Advancing the field of medicinal chemistry

Being the  latest major to be introduced in Monash University Malaysia’s Bachelor of Science program, its lecturer Dr Ken Yeong believes the medicinal chemistry industry needs to grow in Malaysia.

At some point of your life, you would fall sick and need drugs ‒ but where do drugs come from? Medicinal chemistry may not sound familiar to everyone, but when you really start to realise, it is very related to us. Not many have given thought about the background work that goes into drug development, and that is where medicinal chemistry comes in.

“Medicinal chemists are the people who design and help to develop the drugs we have. Today, we know of more than 30,000 diseases, molecular cause for 4000 of them but we have treatment for only 250 of them,” said Dr Ken Yeong Keng Yoon, lecturer at the School of Science, Monash University Malaysia. He added that there is much more to be done in this field.

Medicinal chemistry is the latest major to be introduced in Monash University Malaysia’s Bachelor of Science program, and Dr Ken who will be teaching the subject himself, believes it is crucial for students to realise the importance of this field.

“It is an emerging and exciting field which involves particularly organic synthesis chemistry as well as life science and pharmaceutical science. However, it is still in its infancy in Malaysia because it is not relatively at the forefront of science and there isn’t a critical mass of people doing it as it requires a lot of effort and collaboration,” he said.

The timeline to develop a drug typically takes between 10 to 15 years and unlike international pharmaceutical companies that have all the technology and investment in place, how many companies in Malaysia are willing to invest an enormous amount of time, effort and money into developing a new drug? The risk is just too huge to take.

However Dr Ken believes the medicinal chemistry industry needs to grow in Malaysia, as like countries around the world, we are moving into an ageing society. This means an increasing number of people will live longer and indirectly, there will be more people getting sick and needing new treatment and cures. Thus, new drugs are always in need.

“At the moment, it feels slightly isolated in this field, as there aren’t enough scientists and definitely not enough collaborations. When you are isolated in research, things move at a much slower pace. You can’t possibly do everything on your own.. It would be good if we can have a platform to produce more scientists,” he said.

At the forefront of technology today, many are using computational methods to predict how drugs interact in the body and most of these can be predicted through computer programs. Also very recently, there are drug companies who are using artificial intelligence to develop and predict the interaction of drugs.

“At Monash, we also teach students how to use this technology, albeit at a very basic level. In the medicinal chemistry major, students learn about the different classes of drugs, their pharmacokinetics, drug discovery, as well as drug development which touch on the scale-up of drugs from laboratory to industrial scale.

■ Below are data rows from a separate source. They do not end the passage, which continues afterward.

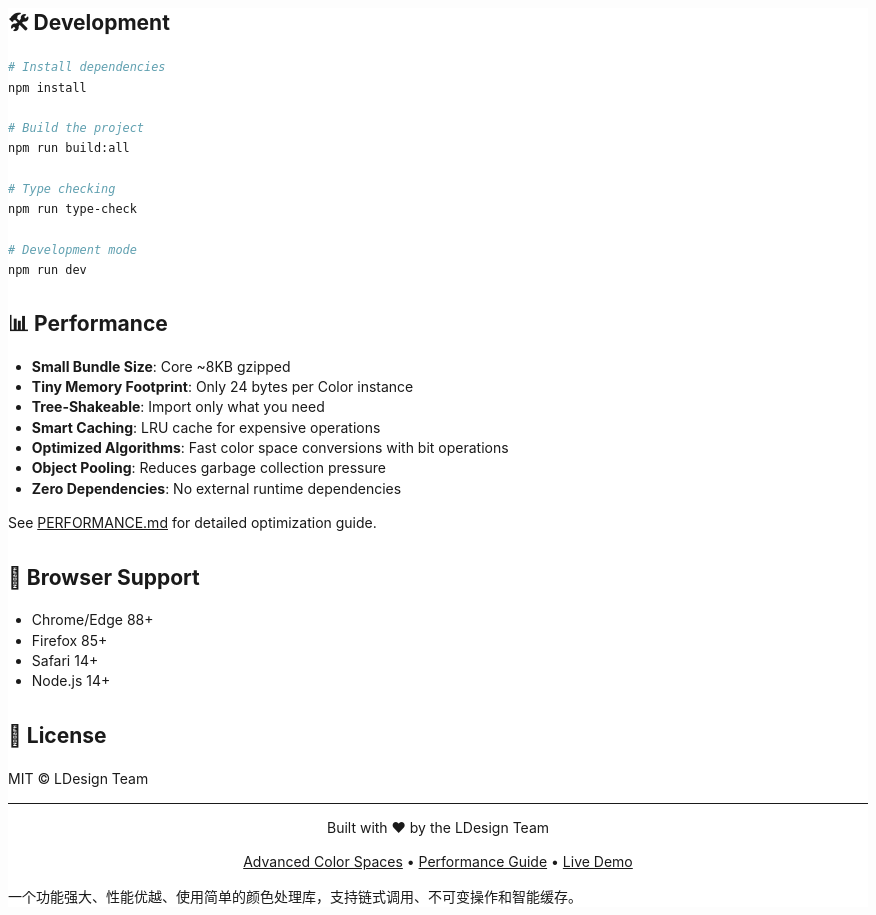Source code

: ## 🛠 Development

```bash
# Install dependencies
npm install

# Build the project
npm run build:all

# Type checking
npm run type-check

# Development mode
npm run dev
```

## 📊 Performance

- **Small Bundle Size**: Core ~8KB gzipped
- **Tiny Memory Footprint**: Only 24 bytes per Color instance
- **Tree-Shakeable**: Import only what you need
- **Smart Caching**: LRU cache for expensive operations
- **Optimized Algorithms**: Fast color space conversions with bit operations
- **Object Pooling**: Reduces garbage collection pressure
- **Zero Dependencies**: No external runtime dependencies

See [PERFORMANCE.md](./docs/PERFORMANCE.md) for detailed optimization guide.

## 🔧 Browser Support

- Chrome/Edge 88+
- Firefox 85+
- Safari 14+
- Node.js 14+

## 📄 License

MIT © LDesign Team

---

<div align="center">
  <p>Built with ❤️ by the LDesign Team</p>
  <p>
    <a href="./docs/ADVANCED_COLOR_SPACES.md">Advanced Color Spaces</a> •
    <a href="./docs/PERFORMANCE.md">Performance Guide</a> •
    <a href="./examples/advanced-features.html">Live Demo</a>
  </p>
</div>

一个功能强大、性能优越、使用简单的颜色处理库，支持链式调用、不可变操作和智能缓存。
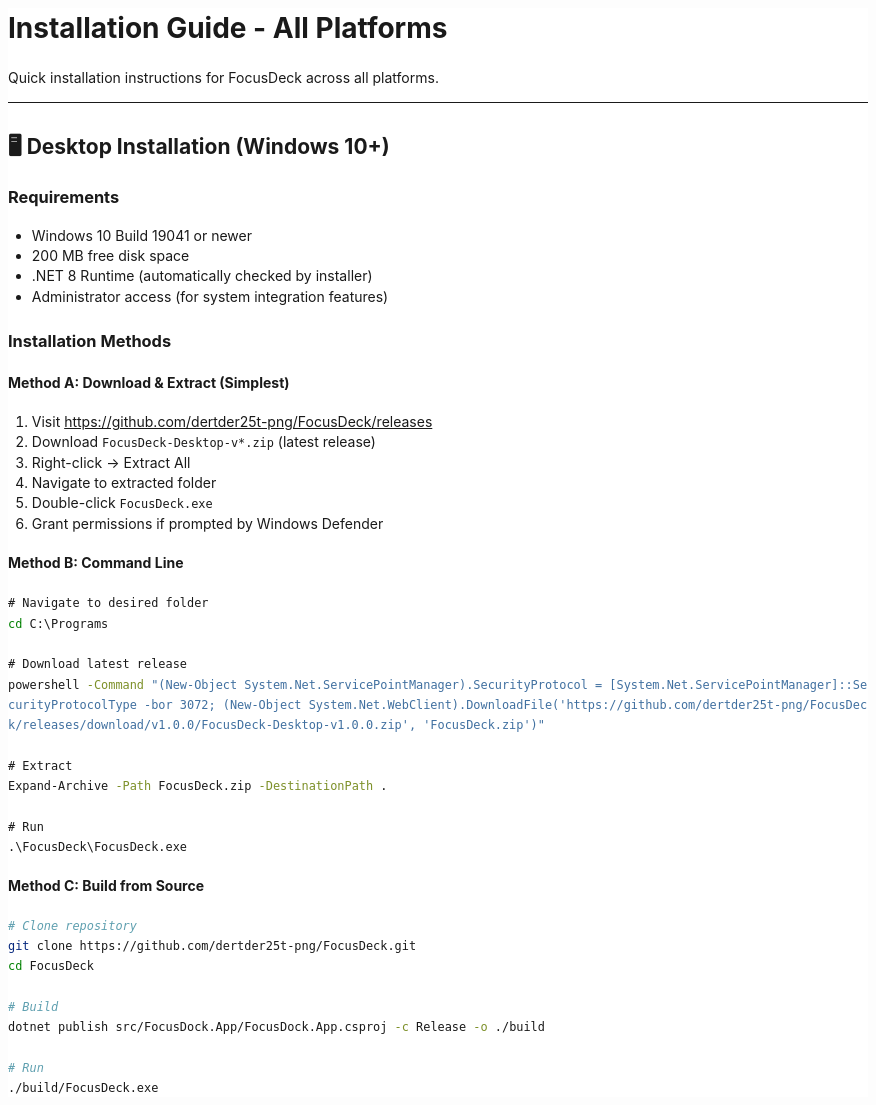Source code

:# Installation Guide - All Platforms

Quick installation instructions for FocusDeck across all platforms.

---

## 🖥️ Desktop Installation (Windows 10+)

### Requirements
- Windows 10 Build 19041 or newer
- 200 MB free disk space
- .NET 8 Runtime (automatically checked by installer)
- Administrator access (for system integration features)

### Installation Methods

#### Method A: Download & Extract (Simplest)
1. Visit https://github.com/dertder25t-png/FocusDeck/releases
2. Download `FocusDeck-Desktop-v*.zip` (latest release)
3. Right-click → Extract All
4. Navigate to extracted folder
5. Double-click `FocusDeck.exe`
6. Grant permissions if prompted by Windows Defender

#### Method B: Command Line
```cmd
# Navigate to desired folder
cd C:\Programs

# Download latest release
powershell -Command "(New-Object System.Net.ServicePointManager).SecurityProtocol = [System.Net.ServicePointManager]::SecurityProtocolType -bor 3072; (New-Object System.Net.WebClient).DownloadFile('https://github.com/dertder25t-png/FocusDeck/releases/download/v1.0.0/FocusDeck-Desktop-v1.0.0.zip', 'FocusDeck.zip')"

# Extract
Expand-Archive -Path FocusDeck.zip -DestinationPath .

# Run
.\FocusDeck\FocusDeck.exe
```

#### Method C: Build from Source
```bash
# Clone repository
git clone https://github.com/dertder25t-png/FocusDeck.git
cd FocusDeck

# Build
dotnet publish src/FocusDock.App/FocusDock.App.csproj -c Release -o ./build

# Run
./build/FocusDeck.exe
```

“The aim is to make students realise the exciting things they could learn and relate to real life, as well as creating an interest and letting them know that eventually they might have the chance to make a difference in people’s lives,” Dr Ken said.

Laboratories at Monash are well-equipped with intruments such as the nuclear magnetic resonance (NMR) spectrometer and liquid chromatography-mass spectrophotometer to support the research in this field. Students will have a chance to sharpen their hands-on skills during the practical session. Students spend four hours a week working in the labs. Apart from the more traditional small molecules, students will be able to work on large molecules such as proteins and peptides.

“I would say passion is really important. If you are passionate, half the battle is won. Students need to devote quite a number of hours to excel in this major as it is a continuously evolving subject, covering a wide variety of topics. You could have a drug approved today and another withdrawn tomorrow, so you have to keep abreast on the latest developments,” Dr Ken said.

Upon graduation, students can look for jobs in the specific field of medicinal chemistry. They can work in pharmaceutical companies to help in the formulation, production, quality assurance and quality control of drugs. Apart from that, they can also be researchers or in academia, while some even go into patent offices. However, irrespective of the career path the graduates take after their studies, the knowledge and skills they gained from their Monash education stay with them.

“I am always interested in medicinal chemistry. I wouldn’t say it is because of a noble cause or anything like that, but it is something very personal. I thought if I was so lucky to hit a jackpot and develop a drug, I will be able to help at least some people in certain ways. Most people have the chance to survive but they just can’t afford the treatment. The dream is far I would have to admit, but we have to start dreaming,” said Dr Ken, whose research is in the area of cancer and Alzheimer’s; both well-known, but with no cure.